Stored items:
++++

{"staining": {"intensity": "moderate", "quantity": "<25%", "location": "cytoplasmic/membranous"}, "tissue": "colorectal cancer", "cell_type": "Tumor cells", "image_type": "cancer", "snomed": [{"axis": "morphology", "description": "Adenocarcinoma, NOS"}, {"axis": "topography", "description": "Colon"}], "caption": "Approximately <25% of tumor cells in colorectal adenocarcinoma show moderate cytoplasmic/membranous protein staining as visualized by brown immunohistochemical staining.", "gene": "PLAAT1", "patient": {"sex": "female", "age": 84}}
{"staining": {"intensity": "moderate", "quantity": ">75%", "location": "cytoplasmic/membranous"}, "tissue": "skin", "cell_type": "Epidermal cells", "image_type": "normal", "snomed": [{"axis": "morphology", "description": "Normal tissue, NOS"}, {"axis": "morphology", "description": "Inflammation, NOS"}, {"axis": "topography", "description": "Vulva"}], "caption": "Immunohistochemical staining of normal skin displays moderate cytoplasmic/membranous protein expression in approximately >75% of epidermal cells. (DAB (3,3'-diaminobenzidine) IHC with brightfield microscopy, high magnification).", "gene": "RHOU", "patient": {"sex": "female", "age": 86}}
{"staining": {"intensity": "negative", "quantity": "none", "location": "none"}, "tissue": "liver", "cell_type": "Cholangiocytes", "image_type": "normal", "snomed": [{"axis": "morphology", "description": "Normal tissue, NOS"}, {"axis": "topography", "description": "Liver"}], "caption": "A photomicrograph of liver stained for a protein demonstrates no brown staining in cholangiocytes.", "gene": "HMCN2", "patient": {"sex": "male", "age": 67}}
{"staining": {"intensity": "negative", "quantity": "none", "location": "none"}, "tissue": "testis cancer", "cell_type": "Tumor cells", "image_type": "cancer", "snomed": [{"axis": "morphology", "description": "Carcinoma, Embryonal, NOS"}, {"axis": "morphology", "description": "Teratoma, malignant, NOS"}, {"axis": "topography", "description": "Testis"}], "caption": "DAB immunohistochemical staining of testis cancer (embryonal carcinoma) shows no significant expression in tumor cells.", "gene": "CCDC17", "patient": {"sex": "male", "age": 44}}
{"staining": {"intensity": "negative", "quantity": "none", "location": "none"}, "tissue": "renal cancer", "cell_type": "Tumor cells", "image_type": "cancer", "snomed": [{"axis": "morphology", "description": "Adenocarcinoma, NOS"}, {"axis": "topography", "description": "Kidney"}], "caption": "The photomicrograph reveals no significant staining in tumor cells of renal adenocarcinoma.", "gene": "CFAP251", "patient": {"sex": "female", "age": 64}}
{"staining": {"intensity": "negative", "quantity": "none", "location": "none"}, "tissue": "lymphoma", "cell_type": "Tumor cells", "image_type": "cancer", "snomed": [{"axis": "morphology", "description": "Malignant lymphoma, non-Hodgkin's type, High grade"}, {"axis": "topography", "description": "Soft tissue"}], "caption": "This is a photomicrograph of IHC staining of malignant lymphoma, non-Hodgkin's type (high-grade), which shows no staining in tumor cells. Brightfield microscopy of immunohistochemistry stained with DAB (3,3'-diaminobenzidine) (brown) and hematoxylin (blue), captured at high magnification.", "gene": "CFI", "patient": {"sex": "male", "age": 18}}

++++

THE PROBLEM:
Word for word, transcribe each of the entries above.

YOUR SOLUTION:
{"staining": {"intensity": "moderate", "quantity": "<25%", "location": "cytoplasmic/membranous"}, "tissue": "colorectal cancer", "cell_type": "Tumor cells", "image_type": "cancer", "snomed": [{"axis": "morphology", "description": "Adenocarcinoma, NOS"}, {"axis": "topography", "description": "Colon"}], "caption": "Approximately <25% of tumor cells in colorectal adenocarcinoma show moderate cytoplasmic/membranous protein staining as visualized by brown immunohistochemical staining.", "gene": "PLAAT1", "patient": {"sex": "female", "age": 84}}
{"staining": {"intensity": "moderate", "quantity": ">75%", "location": "cytoplasmic/membranous"}, "tissue": "skin", "cell_type": "Epidermal cells", "image_type": "normal", "snomed": [{"axis": "morphology", "description": "Normal tissue, NOS"}, {"axis": "morphology", "description": "Inflammation, NOS"}, {"axis": "topography", "description": "Vulva"}], "caption": "Immunohistochemical staining of normal skin displays moderate cytoplasmic/membranous protein expression in approximately >75% of epidermal cells. (DAB (3,3'-diaminobenzidine) IHC with brightfield microscopy, high magnification).", "gene": "RHOU", "patient": {"sex": "female", "age": 86}}
{"staining": {"intensity": "negative", "quantity": "none", "location": "none"}, "tissue": "liver", "cell_type": "Cholangiocytes", "image_type": "normal", "snomed": [{"axis": "morphology", "description": "Normal tissue, NOS"}, {"axis": "topography", "description": "Liver"}], "caption": "A photomicrograph of liver stained for a protein demonstrates no brown staining in cholangiocytes.", "gene": "HMCN2", "patient": {"sex": "male", "age": 67}}
{"staining": {"intensity": "negative", "quantity": "none", "location": "none"}, "tissue": "testis cancer", "cell_type": "Tumor cells", "image_type": "cancer", "snomed": [{"axis": "morphology", "description": "Carcinoma, Embryonal, NOS"}, {"axis": "morphology", "description": "Teratoma, malignant, NOS"}, {"axis": "topography", "description": "Testis"}], "caption": "DAB immunohistochemical staining of testis cancer (embryonal carcinoma) shows no significant expression in tumor cells.", "gene": "CCDC17", "patient": {"sex": "male", "age": 44}}
{"staining": {"intensity": "negative", "quantity": "none", "location": "none"}, "tissue": "renal cancer", "cell_type": "Tumor cells", "image_type": "cancer", "snomed": [{"axis": "morphology", "description": "Adenocarcinoma, NOS"}, {"axis": "topography", "description": "Kidney"}], "caption": "The photomicrograph reveals no significant staining in tumor cells of renal adenocarcinoma.", "gene": "CFAP251", "patient": {"sex": "female", "age": 64}}
{"staining": {"intensity": "negative", "quantity": "none", "location": "none"}, "tissue": "lymphoma", "cell_type": "Tumor cells", "image_type": "cancer", "snomed": [{"axis": "morphology", "description": "Malignant lymphoma, non-Hodgkin's type, High grade"}, {"axis": "topography", "description": "Soft tissue"}], "caption": "This is a photomicrograph of IHC staining of malignant lymphoma, non-Hodgkin's type (high-grade), which shows no staining in tumor cells. Brightfield microscopy of immunohistochemistry stained with DAB (3,3'-diaminobenzidine) (brown) and hematoxylin (blue), captured at high magnification.", "gene": "CFI", "patient": {"sex": "male", "age": 18}}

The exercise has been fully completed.